Step two: Combine. Merge with the same mailbox domain.
<163.com 1 1 1 1 1 1 1 1 1 1 1 1 1 1><126.com 1 1 1 1 1 1 1 1 1><qq.com 1 1 1 1 1 1 1 1 1><sina.com 1 1><sohu.com 1 1><yahoo.com.cn 1 1><21cn.com 1><gmail.com 1><yahoo.cn 1>
Step three: Reduce. Sum the statistics for the same mailbox domain.
<163.com 14><126.com 9><qq.com 9><sina.com 2><sohu.com 2><yahoo.com.cn 2>< 21cn.com 1><gmail.com 1><yahoo.cn 1>
Well, the results we wanted came out. The idea of MapReduce is from the root, is that so, is it very simple?
The basic process of MapReduce
The MapReduce computing model consists of two phases: map and reduce, which allows the user to implement a distributed computation simply by implementing the map () and reduce () two functions.
Figure 1: Map and reduce processes for statistics on the number of graphic styles
The parameters of the two functions, map () and reduce () are key, value pairs, which represent input information for the function.
1. Map Task Processing
1.1 Read input file contents, parse into key, value pair. For each line of the input file, parse to key, value pair. Each key-value pair is called once to the map function.
1.2 Write your own logic, the input key, value processing, converted to a new key, value output.
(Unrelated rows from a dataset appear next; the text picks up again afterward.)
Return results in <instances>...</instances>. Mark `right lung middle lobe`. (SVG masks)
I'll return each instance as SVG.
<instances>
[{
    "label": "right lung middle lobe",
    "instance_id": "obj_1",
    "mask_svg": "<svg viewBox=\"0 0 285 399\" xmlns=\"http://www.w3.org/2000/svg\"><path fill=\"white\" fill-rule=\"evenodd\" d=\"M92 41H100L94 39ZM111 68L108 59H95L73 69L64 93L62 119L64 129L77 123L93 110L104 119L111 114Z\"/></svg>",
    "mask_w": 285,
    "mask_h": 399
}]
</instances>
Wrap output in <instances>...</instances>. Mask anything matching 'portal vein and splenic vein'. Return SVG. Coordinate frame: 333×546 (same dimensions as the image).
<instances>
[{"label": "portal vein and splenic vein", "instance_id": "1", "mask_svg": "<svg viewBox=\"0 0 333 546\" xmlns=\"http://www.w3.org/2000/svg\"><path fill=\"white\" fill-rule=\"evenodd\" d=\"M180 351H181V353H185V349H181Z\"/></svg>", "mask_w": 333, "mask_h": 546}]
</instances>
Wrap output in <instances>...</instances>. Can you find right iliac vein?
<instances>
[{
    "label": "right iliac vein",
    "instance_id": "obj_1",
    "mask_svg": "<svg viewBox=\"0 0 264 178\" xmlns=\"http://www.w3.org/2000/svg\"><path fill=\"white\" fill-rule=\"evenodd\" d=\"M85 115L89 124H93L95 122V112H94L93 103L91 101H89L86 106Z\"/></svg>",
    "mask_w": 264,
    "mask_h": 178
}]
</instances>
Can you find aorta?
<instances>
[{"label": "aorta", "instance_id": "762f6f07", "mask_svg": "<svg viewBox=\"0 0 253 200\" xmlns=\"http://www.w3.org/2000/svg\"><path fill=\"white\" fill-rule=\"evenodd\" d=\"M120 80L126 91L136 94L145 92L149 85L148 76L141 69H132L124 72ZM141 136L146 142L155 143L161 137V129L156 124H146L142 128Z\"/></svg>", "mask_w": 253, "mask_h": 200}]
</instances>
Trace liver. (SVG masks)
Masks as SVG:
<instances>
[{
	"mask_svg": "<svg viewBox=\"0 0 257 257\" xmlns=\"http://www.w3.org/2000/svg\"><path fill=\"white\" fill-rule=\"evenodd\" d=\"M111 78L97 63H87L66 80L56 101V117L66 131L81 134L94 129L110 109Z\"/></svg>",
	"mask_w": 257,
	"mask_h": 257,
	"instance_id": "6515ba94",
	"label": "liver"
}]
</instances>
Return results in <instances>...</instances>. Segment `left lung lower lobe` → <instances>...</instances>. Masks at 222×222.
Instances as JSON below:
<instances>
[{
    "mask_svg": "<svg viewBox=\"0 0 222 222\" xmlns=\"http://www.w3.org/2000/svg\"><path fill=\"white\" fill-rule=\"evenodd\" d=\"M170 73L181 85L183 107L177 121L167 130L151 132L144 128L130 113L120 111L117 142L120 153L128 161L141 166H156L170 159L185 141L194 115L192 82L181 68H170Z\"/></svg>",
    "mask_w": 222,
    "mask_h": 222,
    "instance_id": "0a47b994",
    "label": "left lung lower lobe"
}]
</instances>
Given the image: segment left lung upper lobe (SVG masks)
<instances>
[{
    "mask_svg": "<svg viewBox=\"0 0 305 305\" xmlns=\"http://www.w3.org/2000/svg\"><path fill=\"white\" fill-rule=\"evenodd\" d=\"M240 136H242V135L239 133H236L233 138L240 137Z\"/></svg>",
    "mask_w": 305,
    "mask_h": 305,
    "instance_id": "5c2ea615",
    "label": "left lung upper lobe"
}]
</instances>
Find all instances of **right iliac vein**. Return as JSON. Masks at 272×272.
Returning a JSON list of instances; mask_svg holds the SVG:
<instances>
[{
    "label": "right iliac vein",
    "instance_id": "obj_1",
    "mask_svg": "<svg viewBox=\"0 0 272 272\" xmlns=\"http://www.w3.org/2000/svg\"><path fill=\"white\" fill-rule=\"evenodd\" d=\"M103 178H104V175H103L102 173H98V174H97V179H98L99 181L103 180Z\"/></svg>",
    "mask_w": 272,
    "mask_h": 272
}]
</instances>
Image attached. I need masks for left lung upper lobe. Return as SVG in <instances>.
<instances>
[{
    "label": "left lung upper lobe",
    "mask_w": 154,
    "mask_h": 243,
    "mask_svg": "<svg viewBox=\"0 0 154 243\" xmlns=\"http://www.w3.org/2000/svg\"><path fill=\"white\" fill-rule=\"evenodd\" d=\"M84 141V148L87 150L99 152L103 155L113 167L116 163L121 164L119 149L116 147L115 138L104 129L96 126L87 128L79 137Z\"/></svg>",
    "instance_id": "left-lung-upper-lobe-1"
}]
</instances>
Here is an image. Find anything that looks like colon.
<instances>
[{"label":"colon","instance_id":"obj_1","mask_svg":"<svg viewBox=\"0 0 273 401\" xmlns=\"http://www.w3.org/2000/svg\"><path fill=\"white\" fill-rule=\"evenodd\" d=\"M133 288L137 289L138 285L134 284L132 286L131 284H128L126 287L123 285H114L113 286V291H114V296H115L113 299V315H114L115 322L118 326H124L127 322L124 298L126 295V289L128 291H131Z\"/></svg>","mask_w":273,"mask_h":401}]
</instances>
1.3 Partition the Output key, value.
1.4 The data of different partitions are sorted and grouped according to key. The value of the same key is placed in a collection.
1.5 (optional) The data after grouping is normalized.
2.reduce Task Handling
2.1 The output of multiple map tasks, according to different partitions, through the network copy to a different reduce node.
2.2 Merge and sort the output of multiple map tasks. Write the reduce function's own logic, the input key, value processing, converted to a new key, value output.
2.3 Save the output of reduce to a file.
Figure 2:word the map and reduce process for count
The basic design idea of MapReduce
Above said so much, in fact, the design idea of MapReduce can be attributed to the following three:
(1) dealing with big data parallel processing: divide and conquer
(2) Ascent to abstract model: map and reduce
(3) rise to the frame: a unified framework for programmers to hide the system layer details
Extended *********************
classmate: bo Master, how to explain to Moe sister MapReduce?
Small Talk: First look at the Indian Java Programmer Shekhar Gulati How to explain MapReduce to his wife(Source: CSDN)
I:How did you prepare the onion chili sauce??
Wife: I'll take an onion, chop it up, then mix in salt and water, and then grind it into a hybrid grinder. So you can get the onion chili sauce. But what does this have to do with MapReduce?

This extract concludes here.